▶ _EXCERPT TO READ_
★ ★ ★ ★

$
\def \half {\frac{1}{2}}
\def \kwart {\frac{1}{4}}
\def \achtste {\frac{1}{8}}
\def \hieruit {\quad \Longrightarrow \quad}
\def \EN {\quad \mbox{and} \quad}
$
Parabolic Curves
The parameter representation of a linear line segment may be given by:
\begin{eqnarray*}
x = v_x.t + s_x \\
y = v_y.t + s_y
\end{eqnarray*}
Physically speaking, the quantity $\vec{s} = (s_x,s_y)$ may be interpreted as
an initial position, the quantity $\vec{v} = (v_x,v_y)$ may be interpreted as
a (constant) velocity, and the quantity $t$ may be interpreted as time.
Multiply the first equation with $v_y$ and the second with $v_x$. Substract:
\begin{eqnarray*}
v_y.(x-s_x) = v_y.v_x.t \\
v_x.(y-s_y) = v_x.v_y.t \\
v_y.(x-s_x) - v_x.(y-s_y) = 0
\end{eqnarray*}
Which indeed is the equation of a straight line.
Replace the linear relationship by a quadratic one:
\begin{eqnarray*}
x = \half a_x.t^2 + v_x.t + s_x \\
y = \half a_y.t^2 + v_y.t + s_y
\end{eqnarray*}
The curves which are given by this parameter representation will be subject
to study here.

★ ★ ★ ★

▶ _STORED DATA_

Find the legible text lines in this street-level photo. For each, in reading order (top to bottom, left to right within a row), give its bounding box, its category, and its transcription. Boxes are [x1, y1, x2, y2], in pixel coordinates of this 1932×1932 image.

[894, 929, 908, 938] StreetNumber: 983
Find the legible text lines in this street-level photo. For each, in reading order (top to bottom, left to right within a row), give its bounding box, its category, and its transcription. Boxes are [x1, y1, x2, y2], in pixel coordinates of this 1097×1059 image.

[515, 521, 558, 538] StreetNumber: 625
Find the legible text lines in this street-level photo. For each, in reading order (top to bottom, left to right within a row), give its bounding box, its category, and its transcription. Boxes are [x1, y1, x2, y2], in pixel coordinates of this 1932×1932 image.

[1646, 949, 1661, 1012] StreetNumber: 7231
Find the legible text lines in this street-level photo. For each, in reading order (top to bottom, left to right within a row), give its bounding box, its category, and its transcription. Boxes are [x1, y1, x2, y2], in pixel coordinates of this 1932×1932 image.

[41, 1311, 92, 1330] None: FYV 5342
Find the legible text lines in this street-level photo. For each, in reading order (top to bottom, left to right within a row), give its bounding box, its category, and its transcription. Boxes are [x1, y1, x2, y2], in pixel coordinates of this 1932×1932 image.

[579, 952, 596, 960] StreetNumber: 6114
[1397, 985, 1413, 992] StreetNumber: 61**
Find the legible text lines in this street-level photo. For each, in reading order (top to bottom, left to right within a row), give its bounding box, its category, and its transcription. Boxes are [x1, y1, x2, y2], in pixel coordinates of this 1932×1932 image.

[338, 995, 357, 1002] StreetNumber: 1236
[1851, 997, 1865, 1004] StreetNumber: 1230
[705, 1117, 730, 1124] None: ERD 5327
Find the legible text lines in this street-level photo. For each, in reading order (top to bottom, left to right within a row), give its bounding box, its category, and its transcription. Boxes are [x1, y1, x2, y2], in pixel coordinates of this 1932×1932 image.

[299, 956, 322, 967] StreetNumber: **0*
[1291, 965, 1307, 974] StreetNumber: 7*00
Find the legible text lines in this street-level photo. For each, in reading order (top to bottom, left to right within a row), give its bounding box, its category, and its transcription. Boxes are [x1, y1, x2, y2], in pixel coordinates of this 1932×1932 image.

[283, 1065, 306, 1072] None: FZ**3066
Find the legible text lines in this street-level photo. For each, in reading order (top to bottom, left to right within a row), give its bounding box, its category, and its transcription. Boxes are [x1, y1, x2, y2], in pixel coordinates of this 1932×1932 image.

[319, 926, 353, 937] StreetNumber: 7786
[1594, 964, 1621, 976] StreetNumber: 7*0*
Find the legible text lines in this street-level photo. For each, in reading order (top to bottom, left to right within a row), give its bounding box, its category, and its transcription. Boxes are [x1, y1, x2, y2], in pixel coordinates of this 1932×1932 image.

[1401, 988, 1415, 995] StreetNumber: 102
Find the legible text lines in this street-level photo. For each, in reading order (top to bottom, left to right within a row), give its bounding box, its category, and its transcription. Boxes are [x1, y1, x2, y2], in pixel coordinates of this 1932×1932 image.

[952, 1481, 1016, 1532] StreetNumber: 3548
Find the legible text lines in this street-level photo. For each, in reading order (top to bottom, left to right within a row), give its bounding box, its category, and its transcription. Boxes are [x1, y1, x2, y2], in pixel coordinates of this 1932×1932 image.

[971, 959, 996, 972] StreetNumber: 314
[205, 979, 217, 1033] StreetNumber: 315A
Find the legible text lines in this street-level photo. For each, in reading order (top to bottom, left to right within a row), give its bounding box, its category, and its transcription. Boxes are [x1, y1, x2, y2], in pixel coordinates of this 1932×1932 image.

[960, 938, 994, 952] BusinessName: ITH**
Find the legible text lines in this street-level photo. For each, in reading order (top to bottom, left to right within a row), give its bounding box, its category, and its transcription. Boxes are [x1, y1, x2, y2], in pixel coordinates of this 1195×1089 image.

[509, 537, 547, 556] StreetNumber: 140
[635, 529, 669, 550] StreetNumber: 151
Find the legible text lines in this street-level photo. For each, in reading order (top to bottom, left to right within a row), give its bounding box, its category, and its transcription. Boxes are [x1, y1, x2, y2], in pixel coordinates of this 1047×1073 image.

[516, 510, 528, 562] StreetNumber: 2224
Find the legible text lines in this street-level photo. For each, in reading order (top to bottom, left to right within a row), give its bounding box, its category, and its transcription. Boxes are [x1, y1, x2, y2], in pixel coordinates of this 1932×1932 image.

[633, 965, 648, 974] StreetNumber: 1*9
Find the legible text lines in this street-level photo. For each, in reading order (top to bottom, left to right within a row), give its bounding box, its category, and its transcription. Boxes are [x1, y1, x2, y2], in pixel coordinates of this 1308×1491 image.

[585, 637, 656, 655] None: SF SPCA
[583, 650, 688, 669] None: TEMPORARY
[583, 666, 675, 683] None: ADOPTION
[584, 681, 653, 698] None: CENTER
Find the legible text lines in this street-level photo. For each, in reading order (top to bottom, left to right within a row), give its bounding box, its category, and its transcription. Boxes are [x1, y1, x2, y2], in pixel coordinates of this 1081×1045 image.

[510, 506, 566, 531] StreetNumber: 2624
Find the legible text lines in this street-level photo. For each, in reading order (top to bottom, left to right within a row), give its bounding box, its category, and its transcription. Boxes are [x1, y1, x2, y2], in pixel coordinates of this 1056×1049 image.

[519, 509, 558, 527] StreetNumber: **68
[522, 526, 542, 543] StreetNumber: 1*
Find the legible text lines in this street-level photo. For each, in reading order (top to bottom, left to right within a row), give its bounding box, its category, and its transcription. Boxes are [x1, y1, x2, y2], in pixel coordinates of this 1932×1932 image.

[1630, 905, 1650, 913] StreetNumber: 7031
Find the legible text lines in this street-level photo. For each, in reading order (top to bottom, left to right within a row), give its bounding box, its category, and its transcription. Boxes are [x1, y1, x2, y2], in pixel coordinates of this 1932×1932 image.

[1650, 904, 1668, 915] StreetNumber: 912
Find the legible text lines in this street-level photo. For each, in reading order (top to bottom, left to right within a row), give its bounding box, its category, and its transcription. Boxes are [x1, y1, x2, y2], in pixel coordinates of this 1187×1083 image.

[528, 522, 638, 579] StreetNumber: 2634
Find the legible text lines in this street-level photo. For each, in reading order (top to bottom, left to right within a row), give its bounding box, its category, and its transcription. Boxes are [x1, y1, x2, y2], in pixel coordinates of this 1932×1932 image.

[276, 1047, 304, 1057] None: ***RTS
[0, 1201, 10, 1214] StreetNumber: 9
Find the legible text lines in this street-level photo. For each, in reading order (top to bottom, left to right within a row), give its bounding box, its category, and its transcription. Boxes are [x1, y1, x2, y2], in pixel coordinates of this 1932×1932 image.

★ ★ ★ ★

▶ _PROBLEMS TO SOLVE_
a - Rewrite the parabolic curves text, everything from "Replace the linear" down to "to study here.", putting "investigation" in place of "study".
b - Using the parabolic curves text, decide whether each statement agrees with it, answering yes or no and quoting the words that settle it: (i) The quantity t is interpreted as time. (ii) The first equation is multiplied by v_x. (iii) The velocity is described as constant.
c - Carry on the text about parabolic curves, beginning after its final sentence.

▶ _SOLVED TASKS_
a -
Replace the linear relationship by a quadratic one:
\begin{eqnarray*}
x = \half a_x.t^2 + v_x.t + s_x \\
y = \half a_y.t^2 + v_y.t + s_y
\end{eqnarray*}
The curves which are given by this parameter representation will be subject
to investigation here.

b -
(i) Yes: "the quantity $t$ may be interpreted as time."
(ii) No: "Multiply the first equation with $v_y$ and the second with $v_x$."
(iii) Yes: "a (constant) velocity"

c -
Physically speaking, the quantity $\vec{a} = (a_x,a_y)$ may be interpreted as
an acceleration. Thus it is trivial that:
\begin{eqnarray*}
s_x = x(0) &\EN& s_y = y(0) \\
v_x = x'(0) &\EN& v_y = y'(0) \\
a_x = x''(0) &\EN& a_y = y''(0)
\end{eqnarray*}
Which actually transforms the parameter-representation into a Taylor-series
expansion:
\begin{eqnarray*}
x = x(0) + x'(0).t + \half x''(0).t^2 \\
y = y(0) + y'(0).t + \half y''(0).t^2
\end{eqnarray*}
Let's start again with:
\begin{eqnarray*}
x = \half a_x.t^2 + v_x.t + s_x \\
y = \half a_y.t^2 + v_y.t + s_y
\end{eqnarray*}
Multiply the first equation with $a_y$, the second equation with $a_x$ and
substract. Then the terms with $t^2$ will cancel out:
\begin{eqnarray*}
a_y.(x-s_x) &=& \half a_y.a_x.t^2 + a_y.v_x.t \\
a_x.(y-s_y) &=& \half a_x.a_y.t^2 + v_y.a_x.t \\
a_y.(x-s_x) - a_x.(y-s_y) &=& a_y.v_x.t - a_x.v_y.t
\end{eqnarray*}
It follows that:
$$
(a_y.v_x - a_x.v_y).t = a_y.(x-s_x) - a_x.(y-s_y)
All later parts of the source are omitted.